= Assignment =
Reproduce every line of the source records below as it appears, omitting the pictures from your answer.

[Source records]
=== Section Start ===
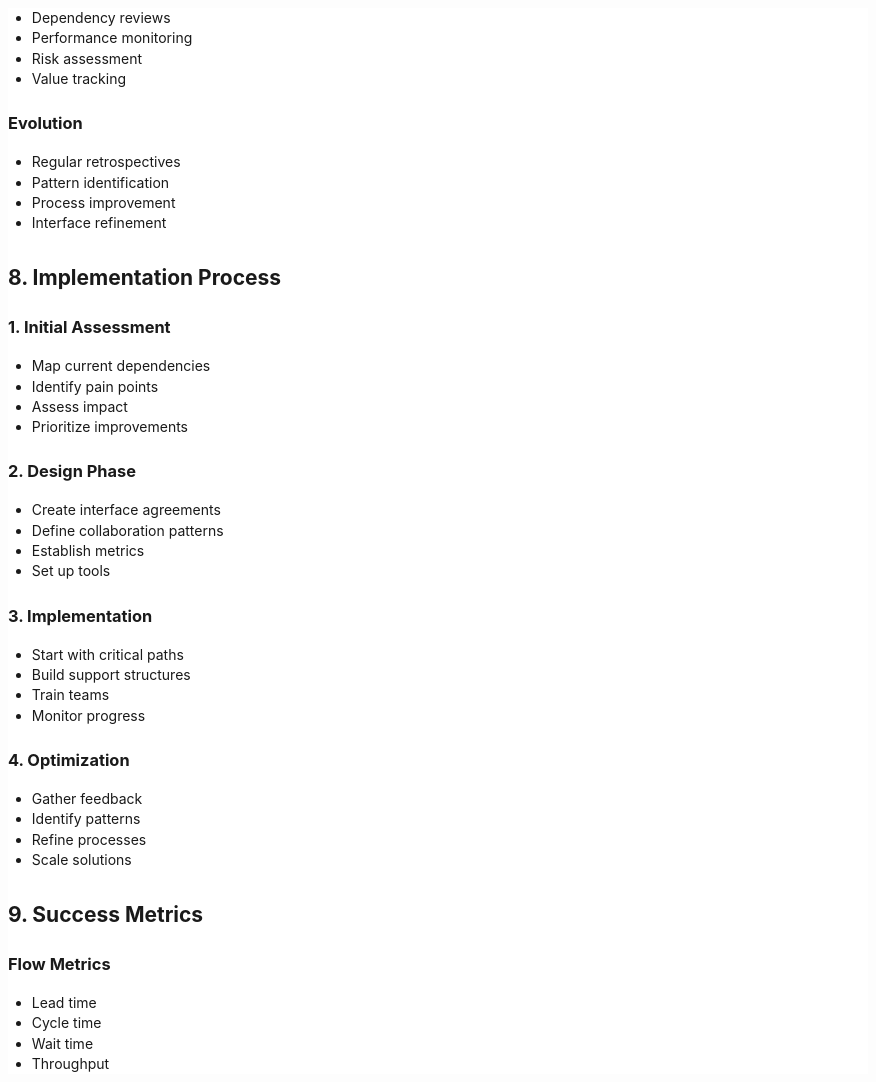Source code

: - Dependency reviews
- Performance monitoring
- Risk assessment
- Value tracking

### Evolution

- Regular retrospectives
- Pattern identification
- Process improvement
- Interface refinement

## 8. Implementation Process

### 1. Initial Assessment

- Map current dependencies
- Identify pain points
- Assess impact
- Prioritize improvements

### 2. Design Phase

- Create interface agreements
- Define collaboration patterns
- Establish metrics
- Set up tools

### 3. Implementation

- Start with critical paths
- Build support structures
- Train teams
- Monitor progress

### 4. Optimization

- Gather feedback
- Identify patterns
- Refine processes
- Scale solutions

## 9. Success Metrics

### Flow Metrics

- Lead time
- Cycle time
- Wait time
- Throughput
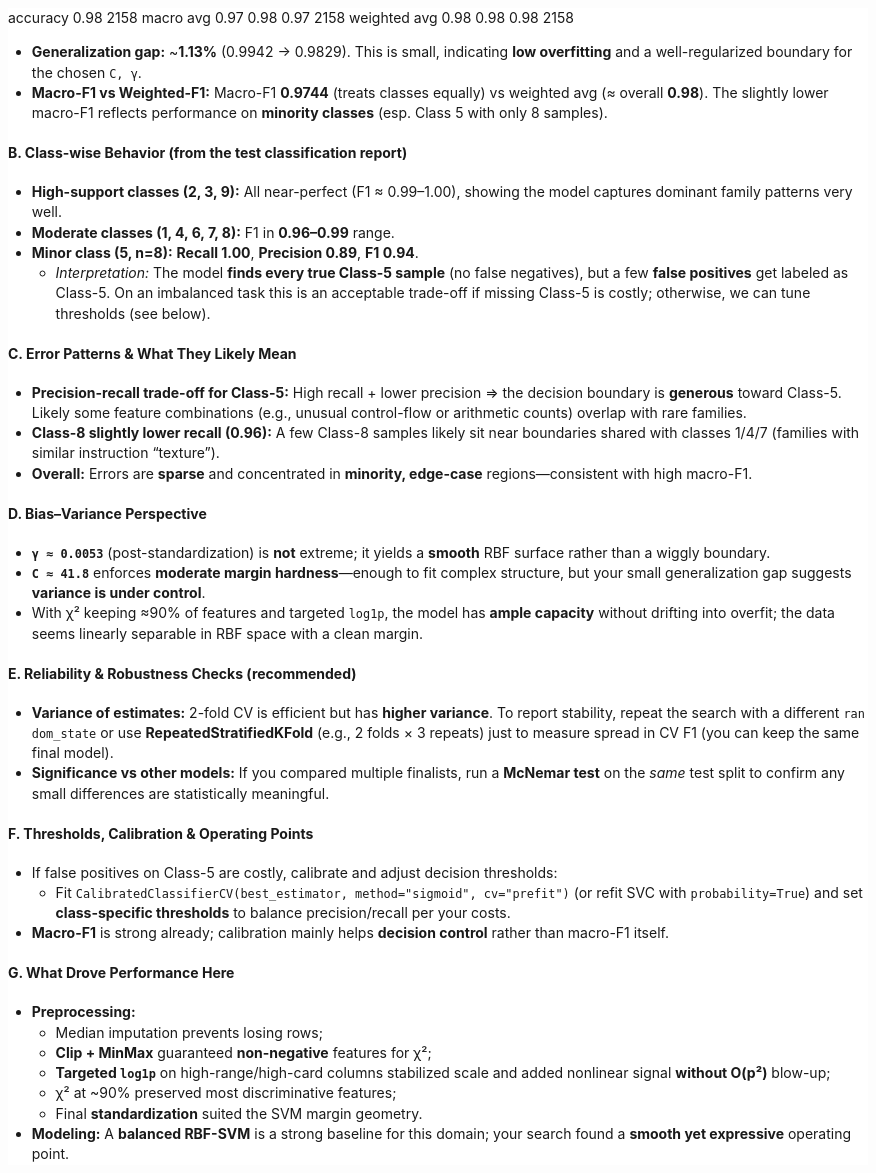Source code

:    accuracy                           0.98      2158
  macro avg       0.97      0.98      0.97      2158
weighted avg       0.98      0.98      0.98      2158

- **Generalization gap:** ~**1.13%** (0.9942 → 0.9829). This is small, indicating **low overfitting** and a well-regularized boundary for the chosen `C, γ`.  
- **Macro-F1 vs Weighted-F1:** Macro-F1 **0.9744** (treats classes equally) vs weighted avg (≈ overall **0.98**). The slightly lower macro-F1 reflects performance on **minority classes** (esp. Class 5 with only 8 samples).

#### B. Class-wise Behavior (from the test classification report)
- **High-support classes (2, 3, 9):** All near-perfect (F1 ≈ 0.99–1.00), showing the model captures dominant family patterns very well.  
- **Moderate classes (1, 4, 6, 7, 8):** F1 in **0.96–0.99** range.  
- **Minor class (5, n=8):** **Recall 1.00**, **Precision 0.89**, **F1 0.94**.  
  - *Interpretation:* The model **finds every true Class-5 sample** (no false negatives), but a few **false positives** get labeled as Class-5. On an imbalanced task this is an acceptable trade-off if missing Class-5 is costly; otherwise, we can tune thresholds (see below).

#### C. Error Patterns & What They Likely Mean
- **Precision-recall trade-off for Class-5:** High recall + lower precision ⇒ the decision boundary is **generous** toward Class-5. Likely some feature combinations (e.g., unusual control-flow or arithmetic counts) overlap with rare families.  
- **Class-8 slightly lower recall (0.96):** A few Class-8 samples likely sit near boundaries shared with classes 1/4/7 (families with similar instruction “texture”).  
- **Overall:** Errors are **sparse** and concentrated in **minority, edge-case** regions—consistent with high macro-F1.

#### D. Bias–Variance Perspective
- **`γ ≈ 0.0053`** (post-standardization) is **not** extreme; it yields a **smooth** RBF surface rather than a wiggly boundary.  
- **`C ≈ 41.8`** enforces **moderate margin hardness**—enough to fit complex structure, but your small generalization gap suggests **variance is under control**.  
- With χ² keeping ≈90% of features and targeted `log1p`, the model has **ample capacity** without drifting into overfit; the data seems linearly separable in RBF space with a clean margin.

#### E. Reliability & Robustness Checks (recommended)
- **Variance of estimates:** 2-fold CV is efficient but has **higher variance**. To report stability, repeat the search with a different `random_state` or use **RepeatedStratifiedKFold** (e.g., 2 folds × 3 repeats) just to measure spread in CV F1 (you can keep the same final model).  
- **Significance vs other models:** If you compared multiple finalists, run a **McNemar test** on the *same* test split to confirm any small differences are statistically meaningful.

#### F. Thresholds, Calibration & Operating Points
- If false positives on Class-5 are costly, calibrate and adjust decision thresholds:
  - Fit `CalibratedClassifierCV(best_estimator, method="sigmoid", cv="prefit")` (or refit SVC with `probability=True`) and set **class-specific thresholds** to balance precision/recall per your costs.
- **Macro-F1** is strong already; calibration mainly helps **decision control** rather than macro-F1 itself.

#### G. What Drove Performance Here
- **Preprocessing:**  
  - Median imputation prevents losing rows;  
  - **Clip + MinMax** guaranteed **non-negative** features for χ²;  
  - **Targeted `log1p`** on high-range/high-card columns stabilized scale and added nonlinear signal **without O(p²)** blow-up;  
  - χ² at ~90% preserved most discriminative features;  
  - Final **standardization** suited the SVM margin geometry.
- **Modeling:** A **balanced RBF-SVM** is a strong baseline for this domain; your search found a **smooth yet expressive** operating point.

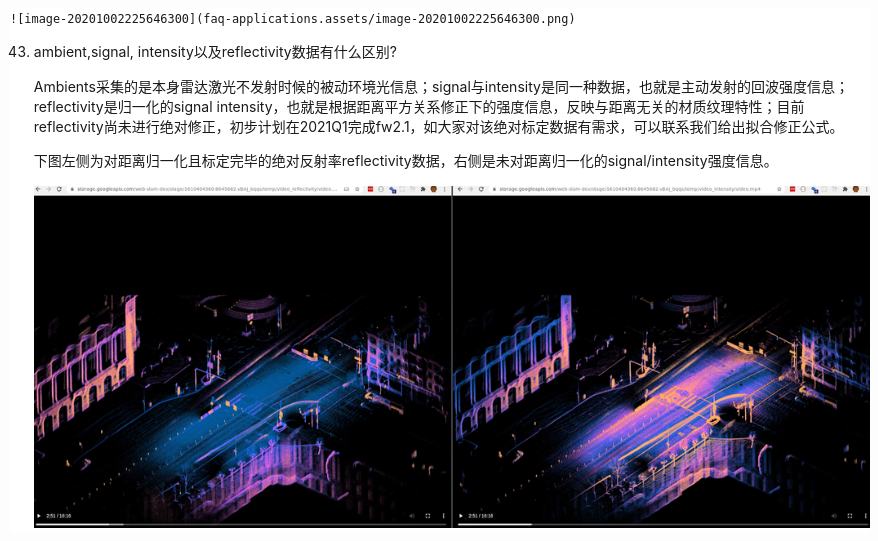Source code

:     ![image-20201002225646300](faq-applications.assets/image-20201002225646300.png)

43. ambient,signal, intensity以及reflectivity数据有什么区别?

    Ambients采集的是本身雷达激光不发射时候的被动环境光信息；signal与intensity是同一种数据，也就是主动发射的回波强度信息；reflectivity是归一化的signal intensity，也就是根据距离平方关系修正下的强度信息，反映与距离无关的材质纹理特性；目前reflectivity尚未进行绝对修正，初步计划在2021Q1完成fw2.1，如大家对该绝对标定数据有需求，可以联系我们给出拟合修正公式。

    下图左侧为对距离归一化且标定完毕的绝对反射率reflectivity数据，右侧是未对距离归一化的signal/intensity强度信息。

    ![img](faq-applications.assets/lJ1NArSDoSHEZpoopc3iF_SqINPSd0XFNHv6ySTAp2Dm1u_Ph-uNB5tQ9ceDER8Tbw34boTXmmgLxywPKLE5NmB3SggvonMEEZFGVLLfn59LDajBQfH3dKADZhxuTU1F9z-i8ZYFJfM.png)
=== Section End ===
= Result =
Source code

: - Dependency reviews
- Performance monitoring
- Risk assessment
- Value tracking

### Evolution

- Regular retrospectives
- Pattern identification
- Process improvement
- Interface refinement

## 8. Implementation Process

### 1. Initial Assessment

- Map current dependencies
- Identify pain points
- Assess impact
- Prioritize improvements

### 2. Design Phase

- Create interface agreements
- Define collaboration patterns
- Establish metrics
- Set up tools

### 3. Implementation

- Start with critical paths
- Build support structures
- Train teams
- Monitor progress

### 4. Optimization

- Gather feedback
- Identify patterns
- Refine processes
- Scale solutions

## 9. Success Metrics

### Flow Metrics

- Lead time
- Cycle time
- Wait time
- Throughput
Source code

:    accuracy                           0.98      2158
  macro avg       0.97      0.98      0.97      2158
weighted avg       0.98      0.98      0.98      2158

- **Generalization gap:** ~**1.13%** (0.9942 → 0.9829). This is small, indicating **low overfitting** and a well-regularized boundary for the chosen `C, γ`.  
- **Macro-F1 vs Weighted-F1:** Macro-F1 **0.9744** (treats classes equally) vs weighted avg (≈ overall **0.98**). The slightly lower macro-F1 reflects performance on **minority classes** (esp. Class 5 with only 8 samples).

#### B. Class-wise Behavior (from the test classification report)
- **High-support classes (2, 3, 9):** All near-perfect (F1 ≈ 0.99–1.00), showing the model captures dominant family patterns very well.  
- **Moderate classes (1, 4, 6, 7, 8):** F1 in **0.96–0.99** range.  
- **Minor class (5, n=8):** **Recall 1.00**, **Precision 0.89**, **F1 0.94**.  
  - *Interpretation:* The model **finds every true Class-5 sample** (no false negatives), but a few **false positives** get labeled as Class-5. On an imbalanced task this is an acceptable trade-off if missing Class-5 is costly; otherwise, we can tune thresholds (see below).

#### C. Error Patterns & What They Likely Mean
- **Precision-recall trade-off for Class-5:** High recall + lower precision ⇒ the decision boundary is **generous** toward Class-5. Likely some feature combinations (e.g., unusual control-flow or arithmetic counts) overlap with rare families.  
- **Class-8 slightly lower recall (0.96):** A few Class-8 samples likely sit near boundaries shared with classes 1/4/7 (families with similar instruction “texture”).  
- **Overall:** Errors are **sparse** and concentrated in **minority, edge-case** regions—consistent with high macro-F1.

#### D. Bias–Variance Perspective
- **`γ ≈ 0.0053`** (post-standardization) is **not** extreme; it yields a **smooth** RBF surface rather than a wiggly boundary.  
- **`C ≈ 41.8`** enforces **moderate margin hardness**—enough to fit complex structure, but your small generalization gap suggests **variance is under control**.  
- With χ² keeping ≈90% of features and targeted `log1p`, the model has **ample capacity** without drifting into overfit; the data seems linearly separable in RBF space with a clean margin.

#### E. Reliability & Robustness Checks (recommended)
- **Variance of estimates:** 2-fold CV is efficient but has **higher variance**. To report stability, repeat the search with a different `random_state` or use **RepeatedStratifiedKFold** (e.g., 2 folds × 3 repeats) just to measure spread in CV F1 (you can keep the same final model).  
- **Significance vs other models:** If you compared multiple finalists, run a **McNemar test** on the *same* test split to confirm any small differences are statistically meaningful.

#### F. Thresholds, Calibration & Operating Points
- If false positives on Class-5 are costly, calibrate and adjust decision thresholds:
  - Fit `CalibratedClassifierCV(best_estimator, method="sigmoid", cv="prefit")` (or refit SVC with `probability=True`) and set **class-specific thresholds** to balance precision/recall per your costs.
- **Macro-F1** is strong already; calibration mainly helps **decision control** rather than macro-F1 itself.

#### G. What Drove Performance Here
- **Preprocessing:**  
  - Median imputation prevents losing rows;  
  - **Clip + MinMax** guaranteed **non-negative** features for χ²;  
  - **Targeted `log1p`** on high-range/high-card columns stabilized scale and added nonlinear signal **without O(p²)** blow-up;  
  - χ² at ~90% preserved most discriminative features;  
  - Final **standardization** suited the SVM margin geometry.
- **Modeling:** A **balanced RBF-SVM** is a strong baseline for this domain; your search found a **smooth yet expressive** operating point.

Source code

:     ![image-20201002225646300](faq-applications.assets/image-20201002225646300.png)

43. ambient,signal, intensity以及reflectivity数据有什么区别?

    Ambients采集的是本身雷达激光不发射时候的被动环境光信息；signal与intensity是同一种数据，也就是主动发射的回波强度信息；reflectivity是归一化的signal intensity，也就是根据距离平方关系修正下的强度信息，反映与距离无关的材质纹理特性；目前reflectivity尚未进行绝对修正，初步计划在2021Q1完成fw2.1，如大家对该绝对标定数据有需求，可以联系我们给出拟合修正公式。

    下图左侧为对距离归一化且标定完毕的绝对反射率reflectivity数据，右侧是未对距离归一化的signal/intensity强度信息。

    ![img](faq-applications.assets/lJ1NArSDoSHEZpoopc3iF_SqINPSd0XFNHv6ySTAp2Dm1u_Ph-uNB5tQ9ceDER8Tbw34boTXmmgLxywPKLE5NmB3SggvonMEEZFGVLLfn59LDajBQfH3dKADZhxuTU1F9z-i8ZYFJfM.png)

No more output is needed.